24. A semiconductor die, comprising:

a trimmable component; and

an alignment structure used to align a laser trimmer for said trimmable component, said alignment structure including:

a first area substantially reflective of laser energy from said laser trimmer in a direction substantially perpendicular to a plane defined by said alignment structure; and

a second area substantially non-reflective of the laser energy in the direction substantially perpendicular to the plane.

25. The semiconductor die of claim 24 wherein said trimmable component comprises a component selected from the group consisting of resistor and metal link.

26. The semiconductor die of claim 24 wherein said first area comprises a pair of metal, relatively flat, reflective strips formed at approximately a 90 degree angle to each other.

27. The semiconductor die of claim 26 wherein said second area comprises at least three metal regions adjacent said metal strips, said metal regions formed with a repeating pattern of raised surface portions defining interstitial spaces between said raised surface portions.

28. A method of forming an alignment structure on a semiconductor die, said alignment structure used to align a laser trimmer, said method comprising:

forming a dielectric layer on a wafer, a portion of said dielectric layer comprising raised dielectric formations; and

forming a metal layer on top of said dielectric layer resulting in a relatively flat region adjacent a non-flat region.
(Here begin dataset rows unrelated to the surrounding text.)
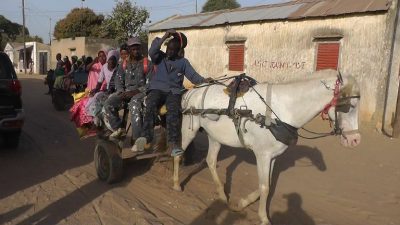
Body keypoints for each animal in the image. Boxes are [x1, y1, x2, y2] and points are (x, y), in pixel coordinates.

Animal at [173, 69, 362, 224]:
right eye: (348, 106)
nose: (355, 140)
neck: (282, 110)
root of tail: (192, 90)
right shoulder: (262, 155)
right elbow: (265, 187)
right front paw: (263, 217)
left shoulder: (272, 156)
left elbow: (267, 184)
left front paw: (241, 203)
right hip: (190, 127)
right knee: (178, 154)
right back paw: (176, 184)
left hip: (215, 136)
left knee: (211, 161)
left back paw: (222, 195)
29. The method of claim 28 wherein said non-flat region includes raised metal formations separated by interstices, said metal formations separated by less than about 1.2 microns.

30. The method of claim 29 wherein the height of said raised metal formations is greater than about 4000 Angstroms.

31. The method of claim 28 wherein the width of said raised metal formations is less than about 1.2 microns.

32. An alignment structure formed on a semiconductor die for aligning a laser trimming system containing a laser and a laser detector, comprising:

a means for reflecting laser energy received from a laser into a laser detector; and

a means for reflectively diverting laser energy away from said laser detector.